Search code examples
c++histogramlogarithmbinning

How to do logarithmic binning on a histogram?


I'm looking for a technique to logarithmically bin some data sets. We've got data with values ranging from _min to _max (floats >= 0) and the user needs to be able to specify a varying number of bins _num_bins (some int n).

I've implemented a solution taken from this question and some help on scaling here but my solution stops working when my data values lie below 1.0.

class Histogram {
double _min, _max;
int _num_bins;
......
};

double Histogram::logarithmicValueOfBin(double in) const {
    if (in == 0.0)
        return _min;

    double b = std::log(_max / _min) / (_max - _min);
    double a = _max / std::exp(b * _max);

    double in_unscaled = in * (_max - _min) / _num_bins + _min;
    return a * std::exp(b * in_unscaled) ;
}

When the data values are all greater than 1 I get nicely sized bins and can plot properly. When the values are less than 1 the bins come out more or less the same size and we get way too many of them.


Solution

  • I found a solution by reimplementing an opensource version of Matlab's logspace function.

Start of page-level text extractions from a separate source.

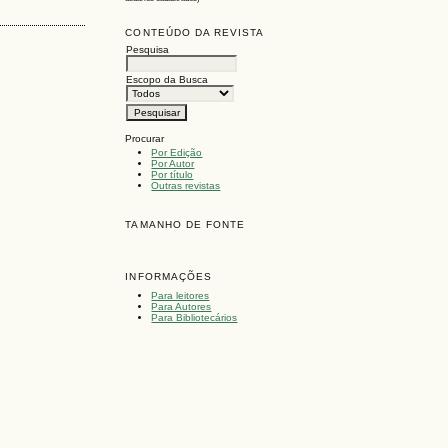
CONTEÚDO DA REVISTA
Pesquisa
Escopo da Busca
Procurar
Por Edição
Por Autor
Por título
Outras revistas
TAMANHO DE FONTE
INFORMAÇÕES
Para leitores
Para Autores
Para Bibliotecários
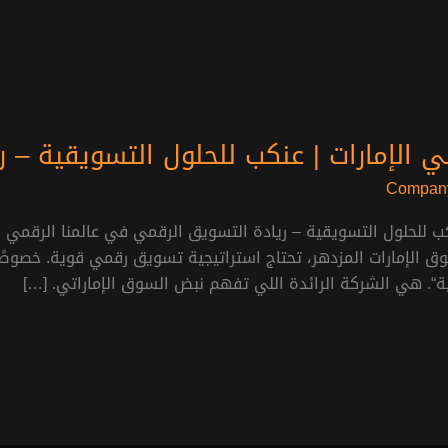
 الإمارات | عنكب للحلول التسويقية – 
Company
كب للحلول التسويقية – ريادة التسويق الرقمي في عالمنا الرقمي ال
ق الإمارات المزدهر، تحتاج استراتيجية تسويق رقمي قوية. خصوصً
قية“. هي الشركة الرائدة اللي تفهم نبض السوق الإماراتي. […]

    Given a range and a number of bins you need to create an evenly spaced numerical sequence

    module.exports = function linspace(a,b,n) {
      var every = (b-a)/(n-1),
          ranged = integers(a,b,every);
    
      return ranged.length == n ? ranged : ranged.concat(b);
    }
    

    After that you need to loop through each value and with your base (e, 2 or 10 most likely) store the power and you get your bin ranges.

    module.exports.logspace = function logspace(a,b,n) {
      return linspace(a,b,n).map(function(x) { return Math.pow(10,x); });
    }
    

    I rewrote this in C++ and it's able to support ranges > 0.